The study’s primary outcome measure was a composite of major adverse cardiac or cerebrovascular events (MACCE) at 12 months that included: death from any cause, heart attack, stroke and ischemia-driven TVR.

The researchers found that angioplasty was not inferior to CABG for the primary outcome measure, with MACCE rates of 8.7 percent and 6.7 percent, respectively (p = 0.001; HR 1.29, 95 percent CI, 0.72 – 2.32). The rates of MACCE at 24 months were also comparable between the two groups, at 12.2 percent for angioplasty and 8.1 percent for CABG. A different composite of death, heart attack and stroke (which was used as a safety indicator) also showed similar outcomes at 24 months, at 4.4 percent for the angioplasty cohort and 4.7 percent in the CABG cohort (p = 0.83).

The research team did find a significant difference, however, in the rates of ischemia-driven TVR at 24 months. Specifically, 9 percent of patients in the angioplasty group experienced this individual outcome, compared with 4.2 percent in the CABG group (p = 0.022).

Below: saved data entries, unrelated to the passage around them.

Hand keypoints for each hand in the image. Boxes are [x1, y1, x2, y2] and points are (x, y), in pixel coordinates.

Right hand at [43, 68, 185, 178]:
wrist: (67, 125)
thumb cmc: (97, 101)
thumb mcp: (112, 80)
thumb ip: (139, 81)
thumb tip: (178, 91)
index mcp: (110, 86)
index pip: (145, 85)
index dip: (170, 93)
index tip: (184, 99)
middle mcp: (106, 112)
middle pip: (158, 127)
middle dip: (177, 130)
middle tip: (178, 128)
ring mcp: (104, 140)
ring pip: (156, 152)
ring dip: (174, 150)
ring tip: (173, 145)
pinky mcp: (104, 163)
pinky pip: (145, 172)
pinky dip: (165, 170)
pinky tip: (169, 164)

“Our study endpoints included safety and efficacy outcomes. The incidences of death, heart attack and stroke – which are indicators of safety and have a significant impact on mortality – were comparable,” Park said. “Although angioplasty did have a higher risk of TVR, this efficacy endpoint does not have a direct association with mortality and thus has a less significant implication than the safety outcomes. Therefore, we can conclude that angioplasty can be a feasible alternative to CABG surgery.”

In the angioplasty arm, intravascular ultrasound (IVUS) was used in 91 percent of patients to evaluate lesions and for vessel sizing. In patients with bifurcation lesions, a single-stent technique was employed in 87 percent of the cases.

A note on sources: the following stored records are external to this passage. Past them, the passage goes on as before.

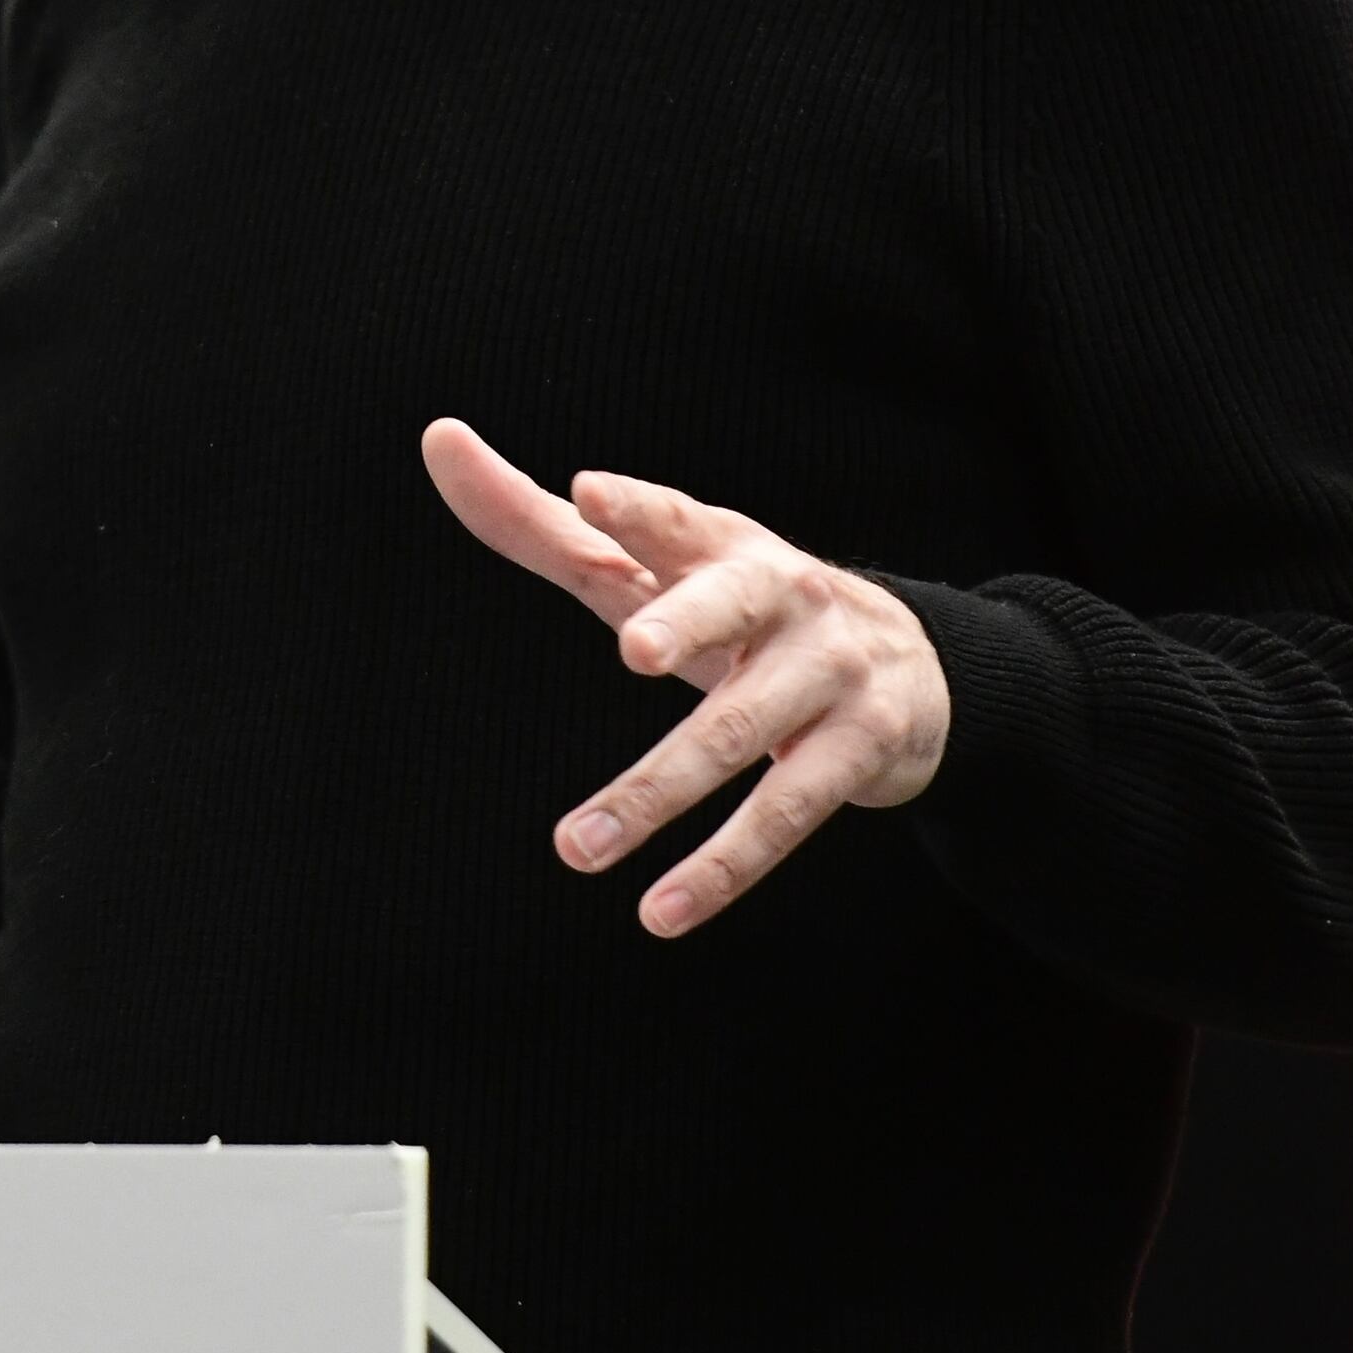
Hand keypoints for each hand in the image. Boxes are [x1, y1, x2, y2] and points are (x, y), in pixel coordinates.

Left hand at [420, 418, 949, 937]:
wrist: (914, 667)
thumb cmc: (739, 610)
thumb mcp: (653, 567)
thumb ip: (543, 523)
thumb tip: (438, 441)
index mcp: (724, 543)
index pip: (676, 519)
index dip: (638, 509)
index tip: (588, 494)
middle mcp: (785, 594)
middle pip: (731, 604)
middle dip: (688, 620)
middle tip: (634, 646)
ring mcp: (830, 670)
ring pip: (739, 733)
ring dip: (656, 793)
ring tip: (574, 849)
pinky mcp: (861, 749)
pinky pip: (786, 814)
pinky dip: (722, 868)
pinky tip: (660, 911)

In the surgical arm, left internal mammary arteries (LIMA) grafts were used in 233 of the 300 CABG patients.

Surgery May Still Be Best Option for Long-Term Outcomes

After the trial presentation, panelists compared this trial to the SYNTAX trial, which was a comparison of the Taxus stent vs. CABG. That trial slightly favored CABG. Three-year outcomes data from SYNTAX appear to show surgery has better durability without the need for repeat revascularization, which was required in a higher percentage of PCI patients, said panelist Bernard Gersh, MB, Ch.B. D.Phil., FRCP, FACC, Mayo Clinic College of Medicine, Division of Cardiovascular Diseases at Mayo Clinic.

"There does seem to be a divergence in MACCE rates as time goes on, especially in patients with two- and three-vessel disease,” said panelist Steven Bolling, M.D., a cardiac surgeon at the University of Michigan. He said data from the past three years seem to show CABG has better durability than PCI.

Panelist Gregg Stone, M.D., director of cardiovascular research and education, Cardiovascular Research Foundation, said PRECOMBAT had an improvement over SYNTAX in that IVUS was used in the majority of cases to help decide if stenting was necessary and for more accurate stent sizing to avoid malapposition. This may have led to better outcomes for PCI in this trial compared to SYNTAX.

The PRECOMBAT study was supported by funds from the Cardiovascular Research Foundation (Seoul), Cordis and the Health 21 Research and Development Project (Ministry of Health and Welfare, South Korea). Park had no disclosures.

This study was published this week in the New England Journal of Medicine (NEJM).